The Bicycle Advocacy Group says the government needs to make cycling a much safer activity. Photo: Chris Sant FournierThe Bicycle Advocacy Group says the government needs to make cycling a much safer activity. Photo: Chris Sant Fournier

Cyclists are calling for new laws that would hold drivers automatically responsible for accidents involving bicycle users or pedestrians unless they can prove their innocence.

Following another high-profile biking accident earlier this week, the Bicycle Advocacy Group is also pushing for a minimum passing distance that would prevent motorists from overtaking cyclists in tight situations.

“If the government is serious about encouraging people onto bicycles as a way of reversing congestion, parking overload and pollution, it needs to make cycling a much safer activity and start to prioritise people on bicycles,” group spokesman Jim Wightman said.

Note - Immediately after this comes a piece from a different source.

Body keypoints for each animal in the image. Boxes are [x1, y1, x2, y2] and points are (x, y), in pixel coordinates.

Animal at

A minority of cars and trucks squeezing past, simply because they are in a hurry, is no longer an acceptable excuse for either incompetent driving or a lack of good driving manners

Safety on the road is in the spotlight again after seasoned cyclist Hilary Galea Lauri suffered a fractured elbow when he was hit from behind by a car in Msida on Monday, just months after cycling the length of Britain without incident.

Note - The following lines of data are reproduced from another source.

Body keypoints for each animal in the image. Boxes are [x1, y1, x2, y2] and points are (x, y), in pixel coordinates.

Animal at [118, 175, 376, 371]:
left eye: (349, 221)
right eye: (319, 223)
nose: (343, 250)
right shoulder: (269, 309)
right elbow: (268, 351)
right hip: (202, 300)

The incident comes a month after a 61-year-old man reported to the police he was flung 20 metres from his bike after being clipped by a motorist, breaking his collar bone. The police refused his version of events, insisting he must have hit a wall.

Malta is one of only five EU countries, alongside Cyprus, the UK, Romania and Ireland, not to have adopted the “presumed liability” system which the advocacy group is insisting on.

In Germany, for example, vehicle owners are held liable for any damage caused by their operation unless the driver can prove that the accident was caused by unforeseeable circumstances.

Germany is also one of a number of EU countries with minimum passing distance laws, requiring motorists to be at least 1.5 metres away from cyclists when overtaking.

“A minority of cars and trucks squeezing past, simply because they are in a hurry, is no longer an acceptable excuse for either incompetent driving or a lack of good driving manners,” Mr Wightman said.

The group has already discussed its proposals with the Justice Ministry and Transport Malta but no progress has been reported so far.

When contacted, a Transport Malta spokesman said the regulator was researching a National Cycling Strategy and studying in depth different practices used in other countries.

“We will be involving and consulting with the Bicycle Advocacy Group, the Cycling Federation and other stakeholders,” the spokesman said. “We want to capitalise on their knowledge to be at the forefront of emerging technologies and good practices.”

Lifecycle founder Alan Curry, who has cycled in many of the countries that have introduced the proposed measures, told the Times of Malta that while he felt much safer there than in Malta, the main difference was the respect afforded by motorists.

“What we need is a widespread road safety campaign,” he said. “People need to have some consideration and awareness of cyclists’ needs.

“Tooting horns or getting too close when passing cyclists can cause a big danger.”